Но так или иначе, молодой герцогине предстояло отбыть прочь, сопровождая новонареченного супруга. Загодя приготовляясь к семейной жизни, прагматичный Бедфорд уже приготовил для жены и ее многочисленной свиты перестроенный и заново украшенный «отель с Башенками» — богатый парижский особняк, когда-то подаренный ему Карлом Французским. Надо сказать, что для этой новой резиденции Бедфорд покинул свое прежнее холостяцкое обиталище — тесный и скромный, но зато обжитой и привычный, отель де ла Ривьер… ну что поделаешь, семейная жизнь, должна была начаться с небольшой жертвы со стороны молодого супруга!…

Париж — Руан

Building of the Tower of Babel - British Library Add MS 18850 f17v (detail).png
Богато изукрашенный часослов — подарок Бедфорда молодой супруге.
Мастер Бедфорда «Возведение Вавилонской башни Французской» — «Часослов Бедфорда» — Add MS 18850, fol. 17v. — Ок. 1410—1430 гг. — Британская библиотека, Лондон

Впрочем, забегая вперед, скажем, что за все годы, сколько будет длиться семейная жизнь нашей героини, Джон Бедфорд ни разу не пожалеет о сделанном для себя выборе. Некрасивая и не слишком грациозная Анна Бургундская, как будто в качестве извинения от матушки-природы, обидевшей ее в этом отношении, отличалась редкостной наблюдательностью и умом.

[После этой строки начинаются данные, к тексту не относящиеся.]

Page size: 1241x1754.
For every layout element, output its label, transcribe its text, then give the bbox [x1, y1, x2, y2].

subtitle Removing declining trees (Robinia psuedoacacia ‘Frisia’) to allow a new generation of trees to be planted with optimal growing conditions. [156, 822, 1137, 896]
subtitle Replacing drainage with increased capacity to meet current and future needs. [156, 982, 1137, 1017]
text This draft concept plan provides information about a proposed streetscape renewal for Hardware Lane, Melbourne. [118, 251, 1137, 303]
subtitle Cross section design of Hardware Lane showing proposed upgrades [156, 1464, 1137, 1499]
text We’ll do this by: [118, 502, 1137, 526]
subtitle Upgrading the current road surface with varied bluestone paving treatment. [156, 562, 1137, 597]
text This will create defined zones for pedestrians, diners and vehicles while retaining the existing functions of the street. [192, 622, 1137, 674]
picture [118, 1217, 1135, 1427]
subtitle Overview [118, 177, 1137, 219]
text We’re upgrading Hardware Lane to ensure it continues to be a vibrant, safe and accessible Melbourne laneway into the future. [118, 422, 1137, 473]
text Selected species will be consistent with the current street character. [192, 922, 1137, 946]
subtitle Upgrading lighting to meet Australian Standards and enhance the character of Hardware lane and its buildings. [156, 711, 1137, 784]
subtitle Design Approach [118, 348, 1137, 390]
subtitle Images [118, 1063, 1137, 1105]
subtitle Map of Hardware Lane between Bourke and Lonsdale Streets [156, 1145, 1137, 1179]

Безошибочным своим женским чутьем молодая герцогиня Бедфордская почувствовала, что этот холодный и замкнутый по внешнему виду англичанин как никто другой отчаянно нуждается в поддержке и любви. И то и другое супруг получит в полной мере, и всем сердцем привяжется к той, кого выбрал себе в жены, так ни разу и не встретив до самой свадьбы. Эта неожиданная для него самого любовь найдет красноречивый, и весьма куртуазный выход, по всем правилам эпохи. Молодожены равно питали пристрастие к богато украшенным книгам, и посему в качестве свадебного подарка молодой жене достался богато разукрашенный часослов, на первых страницах которого молодожены были изображены в молитвенной позе каждый перед своим святым — св. Иоанном Богословом, и соответственно, св. Анной, матерью Богородицы. Но и этого по мнению влюбленного англичанина буде мало: с того же времени он сменит рыцарский девиз, и прежний — несколько загадочный «К желаемому» превратится в красноречивый «Я целиком ваш», который новобрачный прикажет начертать на одной из первых страниц, там где его супруга будет изображена в молитве перед Св. Георгием — покровителем Английского королевского дома.

На противоположной странице, где она же преклонила колена перед Св. Девой, на сей раз, по приказу молодой герцогини, появится простой и трогательный ответ: «Весьма этому рада»; но что еще красноречивее — прежний геральдический знак герцога Бедфорда — иссушенная ветвь, отныне как бы сам собой заменится на ветвь молодую и зеленеющую, отягченную пышными листьями ярко-алыми плодами. Еще один часослов, столь же пышный как и первый, нес в себе изображение вензелей обоих супругов, сплетенных вместе «узами любви».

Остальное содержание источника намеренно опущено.